* MATERIAŁY DO ĆWICZENIA

------------------------

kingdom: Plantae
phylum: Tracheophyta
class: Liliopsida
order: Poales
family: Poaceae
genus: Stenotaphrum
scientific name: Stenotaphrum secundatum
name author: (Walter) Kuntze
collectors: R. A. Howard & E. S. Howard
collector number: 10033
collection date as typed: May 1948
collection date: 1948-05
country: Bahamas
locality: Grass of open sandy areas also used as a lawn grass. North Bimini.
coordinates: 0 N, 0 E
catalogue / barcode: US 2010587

------------------------

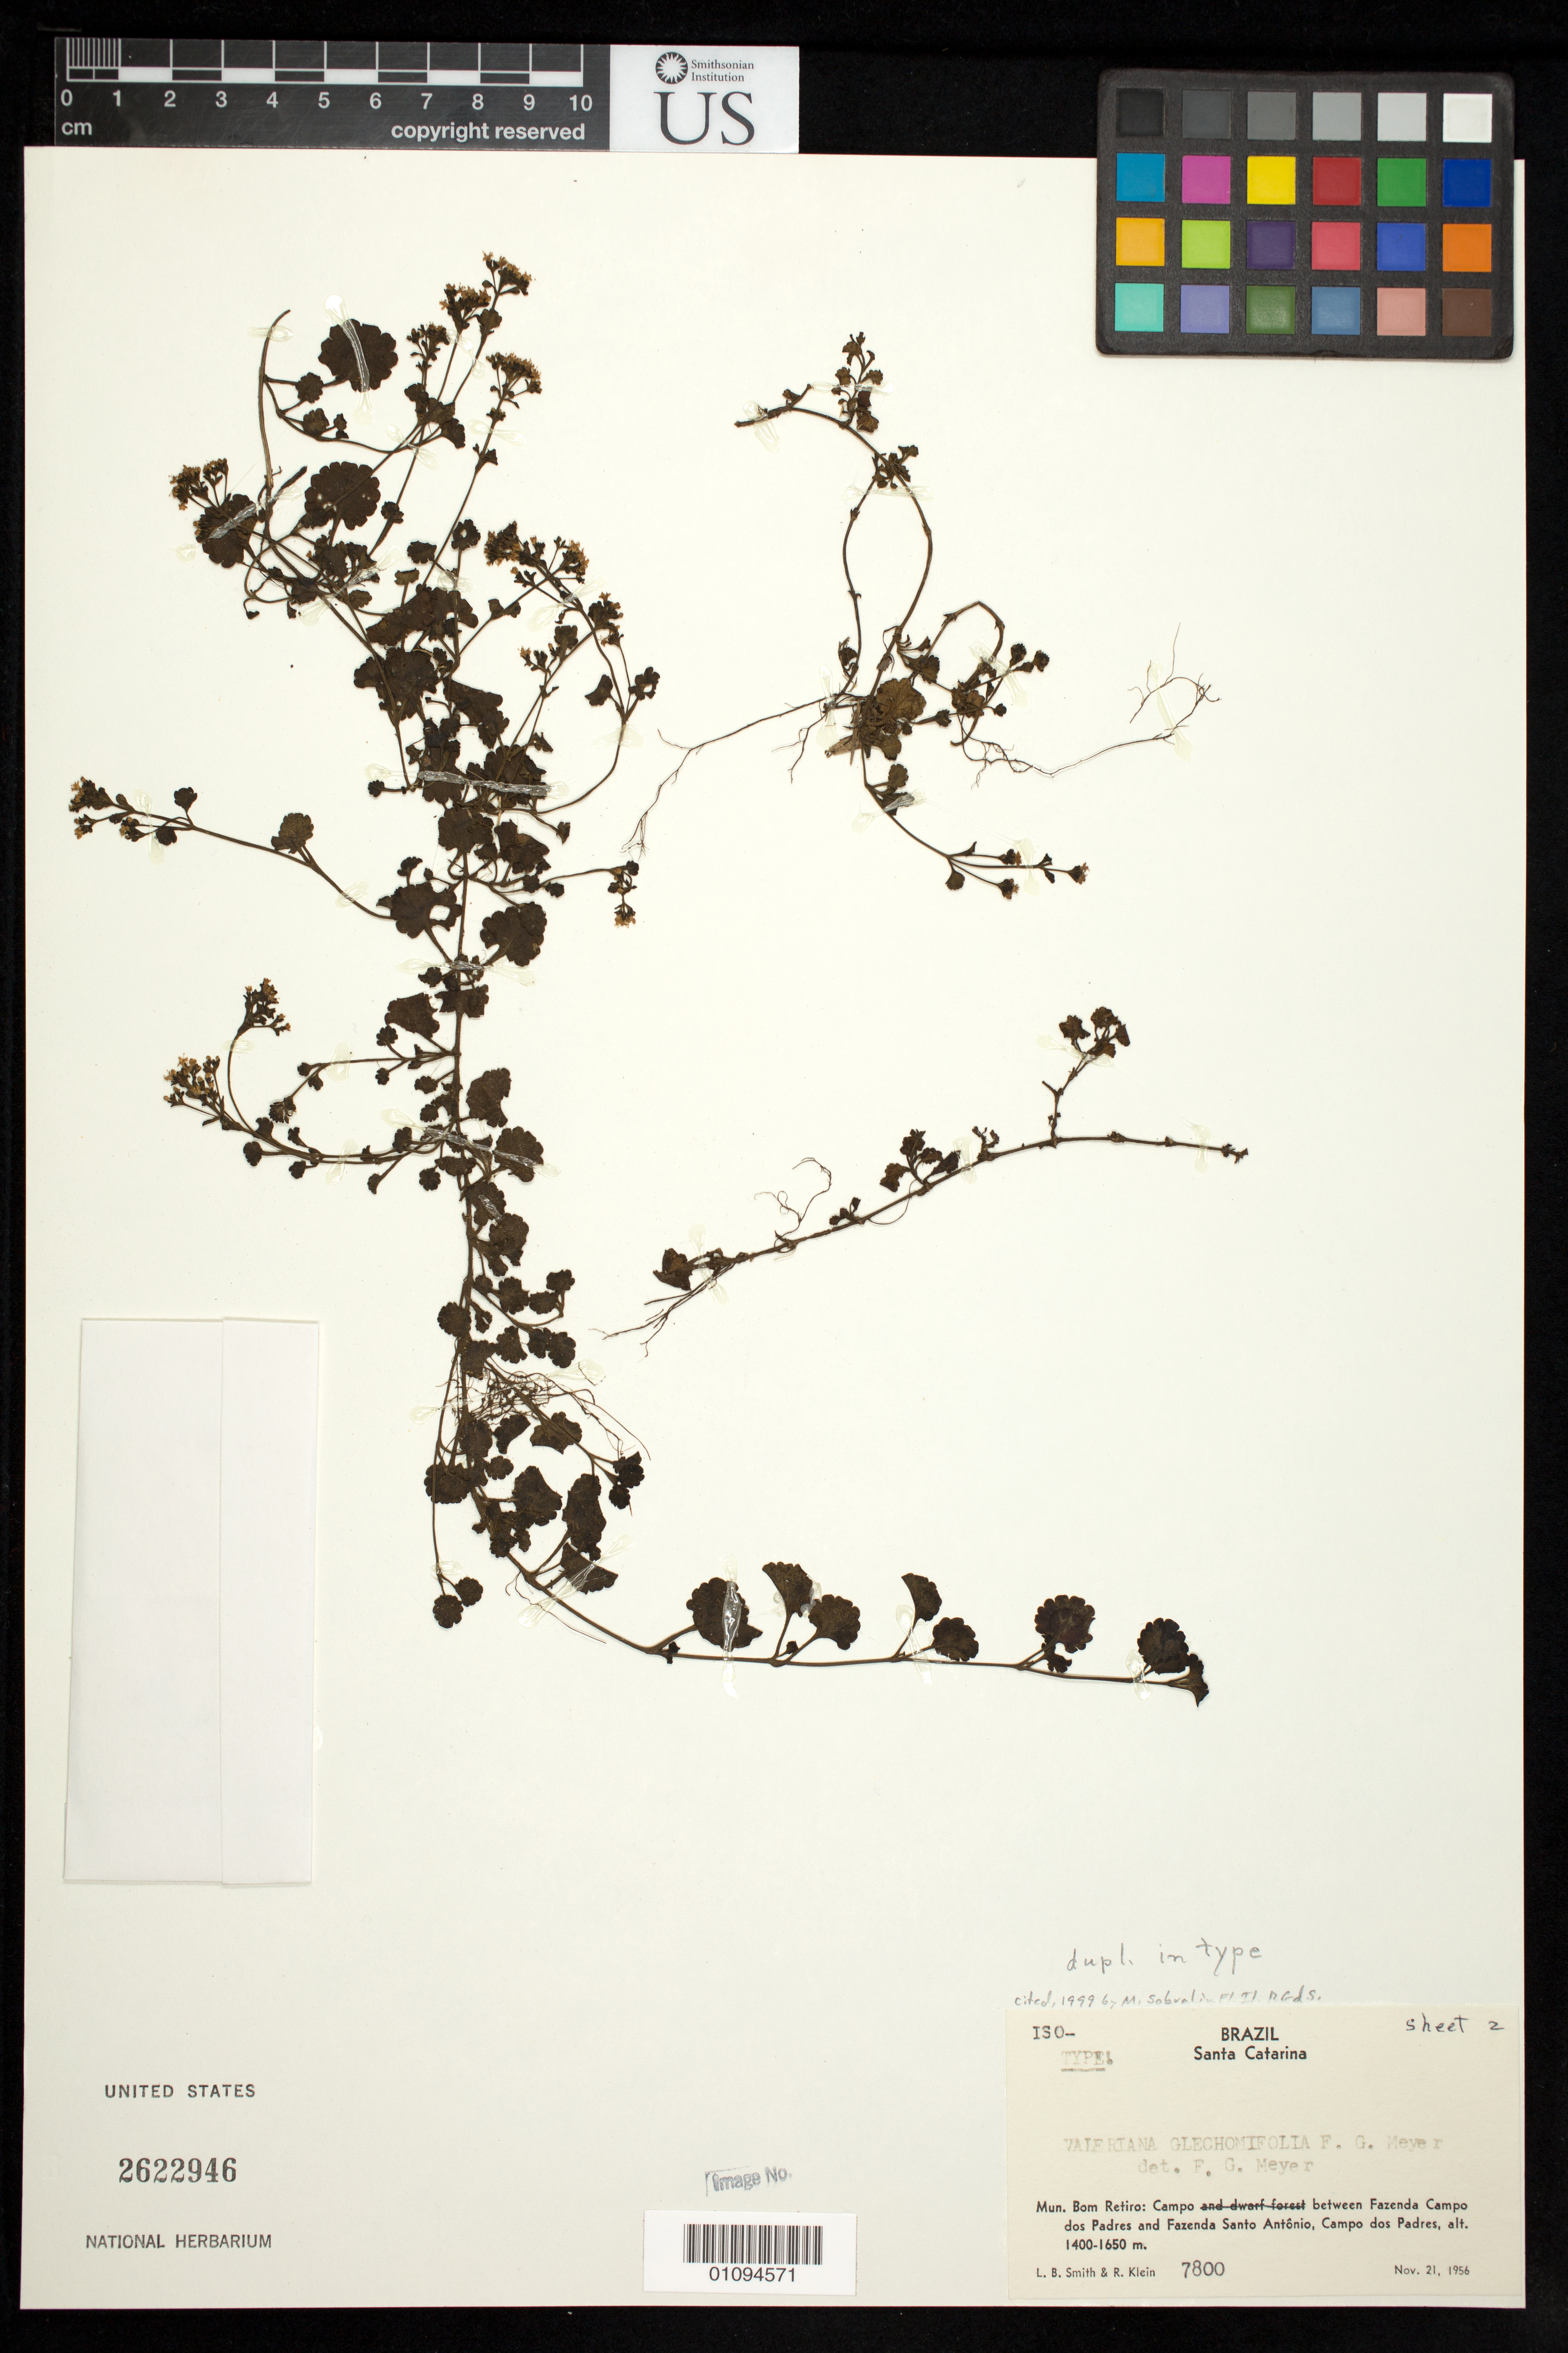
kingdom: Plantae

------------------------

* POLECENIE
Zbierz z rekordów powyżej wszystkie wiersze, w których pojawia się słowo „collection”.

* ROZWIĄZANIE ZADANIA
collection date as typed: May 1948
collection date: 1948-05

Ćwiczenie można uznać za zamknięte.